Contrary to Mg²⁺, which typically induces structural rearrangements resembling those observed upon Ca²⁺ binding but less pronounced (reviewed in [17]), Sr²⁺ binding to human rWT α-PA was accompanied by structural rearrangements unexpectedly close to those observed in response to Ca²⁺, as evidenced by the intensity of Phe fluorescence emission (Figure 1A and Figure 2A), FTIR spectroscopy data (Figure 5), near-UV molar ellipticity (Figure 6A), and far-UV CD data (Figure 6B, Table 2). A drastic difference between the Mg²⁺/Sr²⁺-induced effects could arise due to difference in coordination numbers of the metals: the smaller Mg²⁺ is typically characterized by six-coordinate geometry [34,56], while Sr²⁺ and Ca²⁺ are heptacoordinated (Figure 8).
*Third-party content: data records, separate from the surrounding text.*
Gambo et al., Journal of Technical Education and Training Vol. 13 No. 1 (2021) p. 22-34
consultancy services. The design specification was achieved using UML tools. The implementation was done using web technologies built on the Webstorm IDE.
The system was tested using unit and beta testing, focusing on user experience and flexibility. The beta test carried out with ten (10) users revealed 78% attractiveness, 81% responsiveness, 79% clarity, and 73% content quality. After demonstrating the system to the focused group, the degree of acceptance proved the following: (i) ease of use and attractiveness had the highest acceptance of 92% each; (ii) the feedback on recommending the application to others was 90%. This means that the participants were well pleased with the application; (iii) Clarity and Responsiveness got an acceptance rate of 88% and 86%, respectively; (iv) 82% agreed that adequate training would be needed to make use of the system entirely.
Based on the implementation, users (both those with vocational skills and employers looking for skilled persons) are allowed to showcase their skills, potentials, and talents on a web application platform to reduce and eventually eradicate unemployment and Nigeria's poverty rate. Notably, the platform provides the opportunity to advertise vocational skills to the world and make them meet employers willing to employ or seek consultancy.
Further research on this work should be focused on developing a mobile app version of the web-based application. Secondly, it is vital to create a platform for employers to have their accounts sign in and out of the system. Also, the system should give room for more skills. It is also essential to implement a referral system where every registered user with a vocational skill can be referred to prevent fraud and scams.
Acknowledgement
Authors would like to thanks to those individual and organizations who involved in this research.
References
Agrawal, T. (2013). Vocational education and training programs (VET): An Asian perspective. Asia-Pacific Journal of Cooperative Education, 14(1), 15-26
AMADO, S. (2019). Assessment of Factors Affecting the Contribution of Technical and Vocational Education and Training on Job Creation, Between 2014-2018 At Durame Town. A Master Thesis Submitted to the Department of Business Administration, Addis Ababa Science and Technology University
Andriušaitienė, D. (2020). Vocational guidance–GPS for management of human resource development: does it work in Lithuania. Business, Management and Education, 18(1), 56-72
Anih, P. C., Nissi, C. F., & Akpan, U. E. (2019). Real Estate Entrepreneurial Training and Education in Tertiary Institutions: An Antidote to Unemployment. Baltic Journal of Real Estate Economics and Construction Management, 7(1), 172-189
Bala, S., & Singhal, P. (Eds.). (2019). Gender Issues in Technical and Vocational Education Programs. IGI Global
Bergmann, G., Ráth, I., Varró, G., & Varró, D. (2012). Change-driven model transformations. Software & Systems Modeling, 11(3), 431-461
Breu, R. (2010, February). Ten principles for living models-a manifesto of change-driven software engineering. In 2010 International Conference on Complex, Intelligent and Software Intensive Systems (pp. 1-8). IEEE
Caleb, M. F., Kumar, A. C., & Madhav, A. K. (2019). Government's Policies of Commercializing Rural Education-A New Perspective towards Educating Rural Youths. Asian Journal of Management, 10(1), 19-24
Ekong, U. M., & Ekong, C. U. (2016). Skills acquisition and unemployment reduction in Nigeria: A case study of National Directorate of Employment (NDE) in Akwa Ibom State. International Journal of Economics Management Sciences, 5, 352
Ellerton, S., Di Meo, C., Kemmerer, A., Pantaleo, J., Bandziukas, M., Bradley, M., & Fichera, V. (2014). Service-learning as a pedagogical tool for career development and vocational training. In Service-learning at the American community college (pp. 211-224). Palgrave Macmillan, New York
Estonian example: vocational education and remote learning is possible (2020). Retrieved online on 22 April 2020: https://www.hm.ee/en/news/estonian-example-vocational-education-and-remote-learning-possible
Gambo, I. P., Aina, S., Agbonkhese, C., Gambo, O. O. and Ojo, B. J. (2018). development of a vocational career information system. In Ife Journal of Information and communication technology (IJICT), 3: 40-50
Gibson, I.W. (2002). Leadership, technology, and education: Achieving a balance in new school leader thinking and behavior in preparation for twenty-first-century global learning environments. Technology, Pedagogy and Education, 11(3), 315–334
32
Nevertheless, Sr²⁺/Ca²⁺-loaded α-PA states differ from each other in stability of tertiary structure (Figure 7, Table 3). The Ca²⁺-loaded α-PA has two cooperative thermal transitions corresponding to the thermal unfolding of two thermodynamic domains, while the Sr²⁺-bound protein exhibits a single thermal transition corresponding to melting of a single cooperative domain. The difference in thermal behavior of Ca²⁺/Sr²⁺-loaded α-PA states likely reflects lowered Sr²⁺ affinity of the protein, which is insufficient for stabilization of the thermally induced intermediate state [33].
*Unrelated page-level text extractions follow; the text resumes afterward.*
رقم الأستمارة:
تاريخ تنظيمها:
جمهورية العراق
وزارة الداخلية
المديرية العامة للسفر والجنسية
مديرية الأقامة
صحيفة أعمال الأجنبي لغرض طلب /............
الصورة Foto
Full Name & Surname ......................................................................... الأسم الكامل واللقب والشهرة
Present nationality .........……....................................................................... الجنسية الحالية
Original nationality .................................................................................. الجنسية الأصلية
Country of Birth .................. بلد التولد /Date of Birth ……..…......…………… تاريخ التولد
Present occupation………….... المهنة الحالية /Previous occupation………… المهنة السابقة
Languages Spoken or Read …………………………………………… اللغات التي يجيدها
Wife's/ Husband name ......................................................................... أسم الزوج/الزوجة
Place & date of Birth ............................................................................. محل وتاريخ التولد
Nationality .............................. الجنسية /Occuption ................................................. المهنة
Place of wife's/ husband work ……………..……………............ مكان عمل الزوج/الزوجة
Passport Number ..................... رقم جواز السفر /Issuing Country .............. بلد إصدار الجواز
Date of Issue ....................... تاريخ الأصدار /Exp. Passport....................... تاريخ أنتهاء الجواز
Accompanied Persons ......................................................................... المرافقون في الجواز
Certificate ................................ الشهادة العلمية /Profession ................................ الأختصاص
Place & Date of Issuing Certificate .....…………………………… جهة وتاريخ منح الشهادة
Despite similarities in coordination numbers of Ca²⁺ and Sr²⁺ and respectively similar structural consequences of their binding to α-PA, we have revealed a secondary site selective towards Sr²⁺, evidently different from primary Ca²⁺-binding sites of the protein (Figure 4B). Filling of the secondary site(s) with Sr²⁺ affects the microenvironment of the emitting Phe residues, inducing fluorescence intensity changes opposite to those observed upon filling of the primary sites with Sr²⁺/Ca²⁺. Since such secondary Sr²⁺-binding sites escape from competition with Ca²⁺, they represent the most direct way to interfere with the functioning of EF-hand proteins and, possibly, other proteins. Considering the multitude of functions performed by Ca²⁺-binding proteins, the structural alterations induced by filling of their Sr²⁺-selective sites may rationalize the variety of the side effects of strontium ranelate accompanying osteoporosis treatment (see Section 1).

5. Conclusions

The comparative experimental study of Sr²⁺/Ca²⁺ binding to recombinant human α-PA and its mutants with inactivated EF-loops have shown that both metals follow the same sequential mechanism of filling CD/EF sites, but Sr²⁺ affinity of the protein is 2–3 orders of magnitude lower relative to that of Ca²⁺. The latter effect is fully supported by theoretical predictions, which proved to be robust to level of solvent exposure and rigidity of the metal sites, and varying coordination numbers of Sr²⁺. Sr²⁺/Ca²⁺ binding to α-PA results in strikingly similar protein structures (likely owing to identical coordination numbers of the metals) that differ in stability of tertiary structure due to differences in Sr²⁺/Ca²⁺ affinities. The secondary Sr²⁺-selective site we discovered points to an opportunity for Sr²⁺ and its radioactive counterpart ⁹⁰Sr²⁺ to affect functional activity of proteins without competition with Ca²⁺ for the same sites.